Knowing more about potential problems, how to tell if something's a problem or normal breastfeeding patterns (e.g. that cluster feeding is normal), what to do if there are problems and who to ask...
All that would have been far more helpful in getting DS1 and me breastfeeding than a "let's not mention possible cons of breastfeeding in case they're scared off trying it approach", which just left me completely lost and with no idea what to do and where to go when there were issues.

I was much more prepared with DS2. Although he turned out to one of those babies who takes to breastfeeding like a duck to water, so I'd have got away with being unprepared for breastfeeding pitfalls if he'd been my first.

FATEdestiny · 12/01/2017 10:00

2 week old baby admitted to hospital because they are shrinking/ you are starving them

Basicbrown Flowers

The way I think of it is, in third world countries babies who fail to thrive like this die.

In the western world fail to thrive babies usually become part of the formula feeding figures. In the third would they become an infant mortality figure.

It takes a basic level of common sense to know which is preferable.

SpeakNoWords · 12/01/2017 10:06

Everyone would agree with that FATE, I'm not sure anyone here is suggesting that breastfeeding must be protected at the expense of babies health or survival.

Do you think that current NHS policy and practise around breastfeeding results in increased infant mortality due to refusal to use formula?

FATEdestiny · 12/01/2017 10:11

SpeakNoWords: Yep, I'm a glass half empty kind of person. Although, I prefer realistic to defeatist as a description.

Realistic that it is not possible to change established cultural norms with well thought-out health education?

Indulge me...

About 30 years ago when I was a child, the advertising strategy for Milky Way (the chocolate bar) was that Mums could give their child a Milky Way just before dinner and it wouldn't full them up.

Woo hoo - empty refined sugar calories Mum can give her child without any effects on their appetite. What a fantastic product! Hmm This was genuinely how it was marketed as a chocolate bar.

I am now almost exactly 1 generation on. I have children the same age I was when this Milky Way advertising campaign was running. The attitudes of my children towards surgery foods (and mine as a parent) could not be more different.

This change has happened within 1 generation with the help of effective health campaigns backed up by forward-thinking health policy.

Being defeatest about Breast is Best policy is not realistic, it is a consequence of really poor policy decisions. BF rates in the UK could be much higher if the health policy was more robustly thought through.

FATEdestiny · 12/01/2017 10:17

breastfeeding results in increased infant mortality due to refusal to use formula?

I have never come across a single health professional in the NHS who would advise a mum to breastfeed regardless of babys health. Because their priority is the baby, not the feeding method.

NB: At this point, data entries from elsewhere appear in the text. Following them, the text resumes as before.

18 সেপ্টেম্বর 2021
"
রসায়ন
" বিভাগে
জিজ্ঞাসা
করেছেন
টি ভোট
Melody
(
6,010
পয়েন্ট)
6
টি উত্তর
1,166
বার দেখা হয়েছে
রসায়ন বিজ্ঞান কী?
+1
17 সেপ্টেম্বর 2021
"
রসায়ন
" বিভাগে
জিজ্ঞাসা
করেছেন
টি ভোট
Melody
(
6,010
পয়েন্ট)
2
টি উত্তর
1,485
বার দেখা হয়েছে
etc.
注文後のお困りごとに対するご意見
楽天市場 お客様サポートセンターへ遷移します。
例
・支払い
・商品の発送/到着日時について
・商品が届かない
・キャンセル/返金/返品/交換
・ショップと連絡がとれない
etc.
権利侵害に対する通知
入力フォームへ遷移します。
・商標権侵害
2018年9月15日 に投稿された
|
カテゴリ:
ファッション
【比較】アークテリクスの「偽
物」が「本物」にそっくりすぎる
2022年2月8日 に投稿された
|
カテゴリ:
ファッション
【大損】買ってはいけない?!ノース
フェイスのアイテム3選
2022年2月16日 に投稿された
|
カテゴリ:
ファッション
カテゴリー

Breastfeeding is not that precious.

TinklyLittleLaugh · 12/01/2017 10:17

I don't really understand the hunger stress thing. When you are breastfeeding, if your baby gets a bit grumpy, then you whack them on your boob as a first resort. Occaisionally, if you are somewhere where whacking them on your boob is not practical, then there may be a few minutes delay where baby gets a bit shouty.

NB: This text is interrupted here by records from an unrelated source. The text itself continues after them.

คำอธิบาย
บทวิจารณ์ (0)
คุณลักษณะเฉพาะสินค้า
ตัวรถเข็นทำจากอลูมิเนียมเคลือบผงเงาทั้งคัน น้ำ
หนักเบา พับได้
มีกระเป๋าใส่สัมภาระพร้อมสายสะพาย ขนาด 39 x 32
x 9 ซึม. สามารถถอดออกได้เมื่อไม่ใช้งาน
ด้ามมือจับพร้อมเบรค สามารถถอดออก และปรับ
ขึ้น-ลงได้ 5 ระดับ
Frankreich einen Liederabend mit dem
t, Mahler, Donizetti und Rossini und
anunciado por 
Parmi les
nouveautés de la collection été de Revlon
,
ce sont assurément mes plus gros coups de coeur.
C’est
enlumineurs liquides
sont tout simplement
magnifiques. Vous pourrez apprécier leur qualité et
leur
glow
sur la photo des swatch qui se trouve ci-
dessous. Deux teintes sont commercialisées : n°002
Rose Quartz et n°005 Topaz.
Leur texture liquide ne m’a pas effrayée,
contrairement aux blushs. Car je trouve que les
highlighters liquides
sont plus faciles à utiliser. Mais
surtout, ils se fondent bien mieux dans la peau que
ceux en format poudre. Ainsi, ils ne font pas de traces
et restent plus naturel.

But presumably, if you formula feed then there is alway a delay, every feed time, while you faff around with prepping, or at very least heating, the bottles? And you might have to put the baby down to do this. Cue more screaming. So aren't formula fed babies subjected to slightly more hunger stress.

Or are formula fed babies mostly fed by timetable rather than on demand?

SpeakNoWords · 12/01/2017 10:18

I'm sure you're right. Is there the political will and the money for it though? I don't think there is, and there won't be for a good long while I suspect. Plus you can't talk about breastfeeding in our current culture without it being taken as an insult or attack on those who formula feed. How do you envisage a better health policy could address this?